Page text =

Geraldine Ree Unveils ‘Atlas-52’ to Solve Travel’s ‘Too Busy Problem’
by Daniel McCarthy
Photo: Dan Gailbrath
Travel industry strategist, coach, and author Geraldine Ree is launching her third book, Atlas of a Travel Business: Leading What Matters, on January 1, which will be available exclusively as the cornerstone of a new year-long mentorship program, Atlas-52: The Year of Unstoppable Growth.
The book will be the cornerstone of, and only available through, the course, which Ree created the in order to provide a “Leadership System in a Box.” The goal, she told TMR, is to offer agency owners the foundational curriculum many lack.
This system is designed specifically for “busy travel owners with teams who can’t get unstuck from the business” because they are too consumed with daily tasks to focus on growth,” she told TMR. She added that her coaching history provided the foundation for the new curriculum.
“I coached people one-on-one for four years and documented everything, creating a road to grow from $6 million to $12 million,” she said. “I created a curriculum around our one-on-one for them to grow on their own, but I realized so many didn’t have that foundation.”
The program is aimed at a specific, underserved niche: agency leaders who want to break the $10 million threshold but lack the systems because they have historically been too focused on selling travel. It is also designed for the huge number of solo-preneurs who took on independent contractors (ICs) after the pandemic and are great salespeople but don’t yet know how to lead a team.

Extracted information =
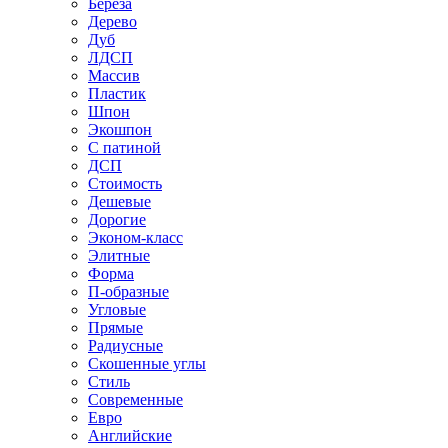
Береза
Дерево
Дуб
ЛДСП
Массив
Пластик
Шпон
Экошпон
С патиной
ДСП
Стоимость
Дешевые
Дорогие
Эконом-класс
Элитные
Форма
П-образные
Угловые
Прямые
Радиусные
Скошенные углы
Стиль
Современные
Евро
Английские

---

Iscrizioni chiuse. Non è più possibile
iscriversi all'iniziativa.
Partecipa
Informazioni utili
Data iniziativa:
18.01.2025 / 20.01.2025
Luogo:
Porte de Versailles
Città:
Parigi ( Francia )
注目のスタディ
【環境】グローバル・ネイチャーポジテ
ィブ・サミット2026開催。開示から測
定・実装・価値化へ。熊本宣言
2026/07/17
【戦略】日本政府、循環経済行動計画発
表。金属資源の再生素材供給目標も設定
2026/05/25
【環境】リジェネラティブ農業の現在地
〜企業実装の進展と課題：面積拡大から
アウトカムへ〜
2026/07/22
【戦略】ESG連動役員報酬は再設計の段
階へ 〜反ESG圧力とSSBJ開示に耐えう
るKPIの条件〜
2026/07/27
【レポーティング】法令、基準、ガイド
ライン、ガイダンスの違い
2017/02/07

What is required =
Repeat the part of the article on Geraldine Ree's Atlas-52 program starting with "The book will" and going on through "the new curriculum.", swapping "curriculum" for "course of study".

Task result =
The book will be the cornerstone of, and only available through, the course, which Ree created the in order to provide a “Leadership System in a Box.” The goal, she told TMR, is to offer agency owners the foundational course of study many lack.
This system is designed specifically for “busy travel owners with teams who can’t get unstuck from the business” because they are too consumed with daily tasks to focus on growth,” she told TMR. She added that her coaching history provided the foundation for the new course of study.